(Rendered images with source text)
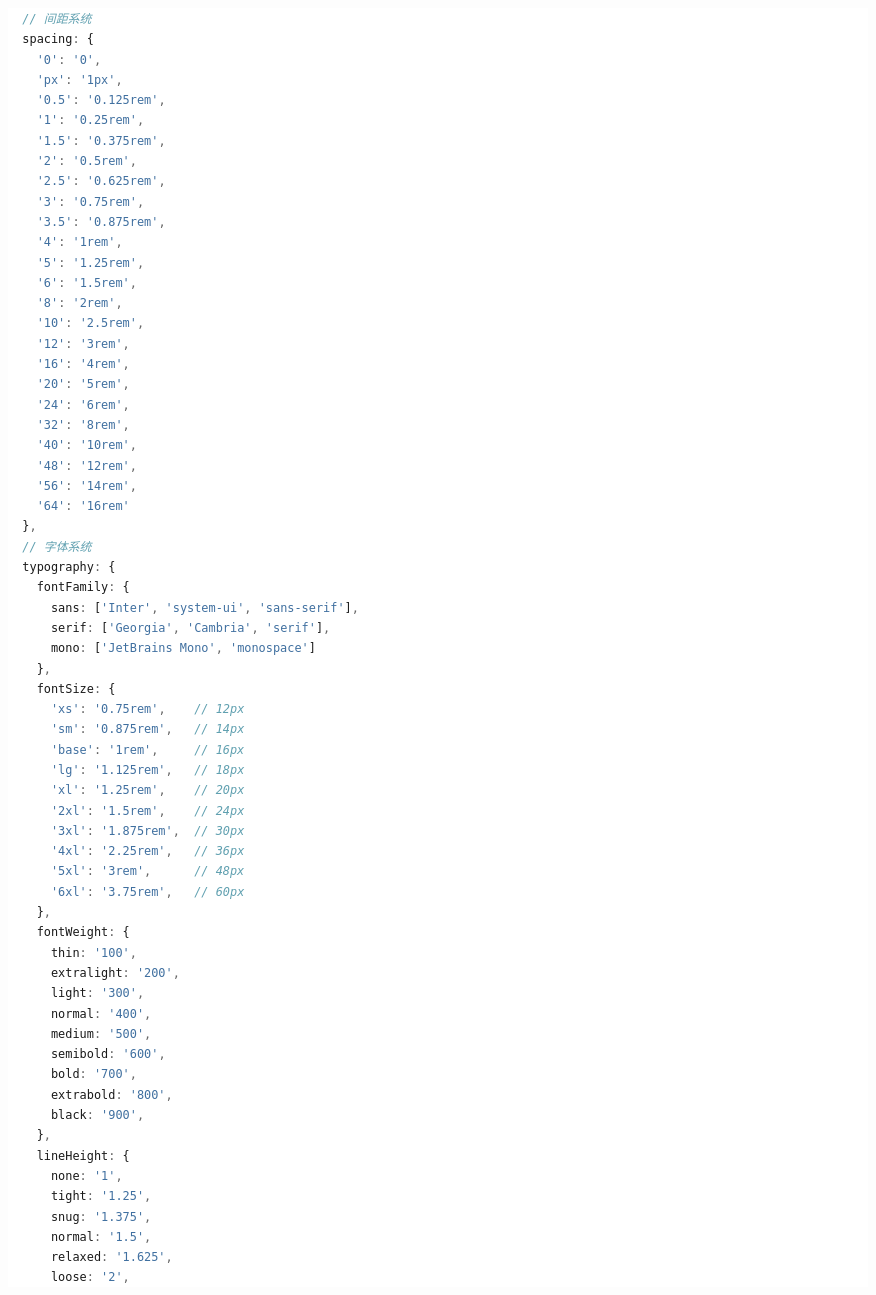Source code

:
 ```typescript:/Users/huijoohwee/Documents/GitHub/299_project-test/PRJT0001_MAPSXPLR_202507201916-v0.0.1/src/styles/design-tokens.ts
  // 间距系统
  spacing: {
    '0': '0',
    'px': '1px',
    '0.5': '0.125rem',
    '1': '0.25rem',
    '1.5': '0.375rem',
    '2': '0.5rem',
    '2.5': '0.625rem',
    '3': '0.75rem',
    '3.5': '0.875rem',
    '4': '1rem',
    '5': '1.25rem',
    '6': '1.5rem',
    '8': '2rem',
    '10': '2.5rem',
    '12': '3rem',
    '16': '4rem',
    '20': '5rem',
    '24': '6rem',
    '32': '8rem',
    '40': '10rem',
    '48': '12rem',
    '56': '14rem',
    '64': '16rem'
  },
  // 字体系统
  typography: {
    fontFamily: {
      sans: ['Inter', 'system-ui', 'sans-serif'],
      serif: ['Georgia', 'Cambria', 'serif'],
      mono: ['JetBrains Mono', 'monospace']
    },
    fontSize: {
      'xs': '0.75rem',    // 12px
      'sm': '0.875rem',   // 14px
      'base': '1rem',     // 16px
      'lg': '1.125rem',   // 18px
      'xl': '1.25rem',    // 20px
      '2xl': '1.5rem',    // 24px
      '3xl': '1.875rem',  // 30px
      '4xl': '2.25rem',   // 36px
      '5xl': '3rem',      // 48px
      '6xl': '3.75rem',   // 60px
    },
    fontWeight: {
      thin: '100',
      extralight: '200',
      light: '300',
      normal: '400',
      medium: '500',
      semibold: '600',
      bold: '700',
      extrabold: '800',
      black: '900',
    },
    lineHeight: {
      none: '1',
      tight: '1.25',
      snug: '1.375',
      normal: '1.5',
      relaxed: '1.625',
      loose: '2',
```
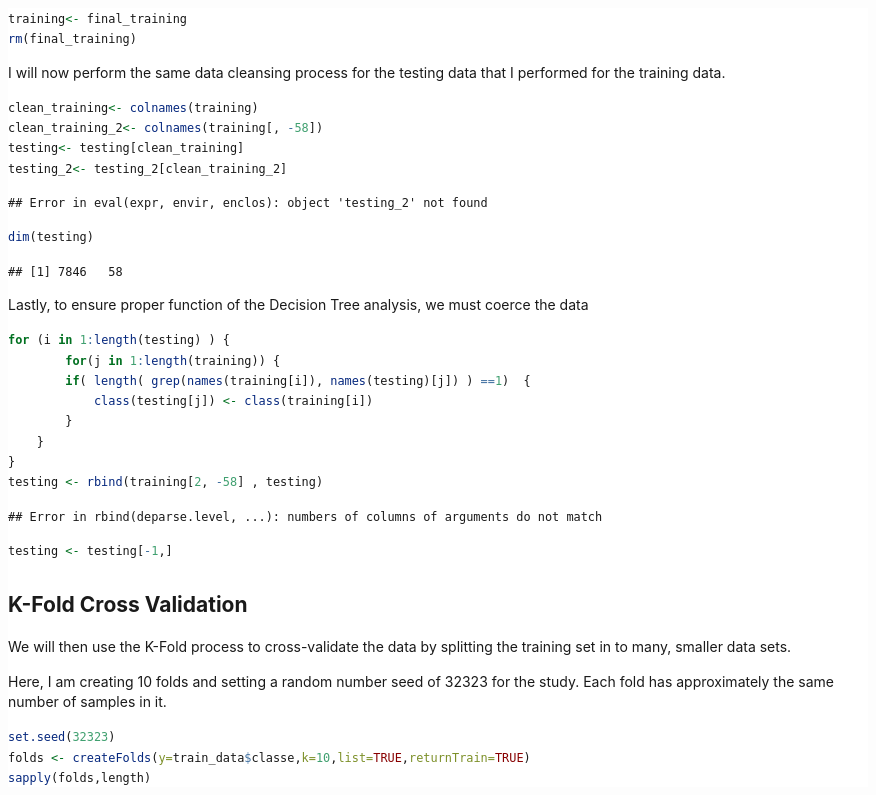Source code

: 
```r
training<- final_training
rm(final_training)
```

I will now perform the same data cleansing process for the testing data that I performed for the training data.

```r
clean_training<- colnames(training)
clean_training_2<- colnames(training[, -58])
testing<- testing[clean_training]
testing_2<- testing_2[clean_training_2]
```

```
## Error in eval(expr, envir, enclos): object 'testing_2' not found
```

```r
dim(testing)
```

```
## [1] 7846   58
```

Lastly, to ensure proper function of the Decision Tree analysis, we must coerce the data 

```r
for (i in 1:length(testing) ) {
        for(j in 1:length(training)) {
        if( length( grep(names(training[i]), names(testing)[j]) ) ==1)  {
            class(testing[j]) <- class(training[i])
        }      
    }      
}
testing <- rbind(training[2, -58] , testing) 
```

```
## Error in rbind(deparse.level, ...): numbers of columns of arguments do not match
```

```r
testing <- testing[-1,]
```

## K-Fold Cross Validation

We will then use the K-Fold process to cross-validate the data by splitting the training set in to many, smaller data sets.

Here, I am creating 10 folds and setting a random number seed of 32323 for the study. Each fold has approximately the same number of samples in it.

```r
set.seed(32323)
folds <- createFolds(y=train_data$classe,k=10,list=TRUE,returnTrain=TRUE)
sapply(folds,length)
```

→ About this exercise
What is the number of lines in the entries above that contain the word "serif"? Answer with that number only.

→ Response area
2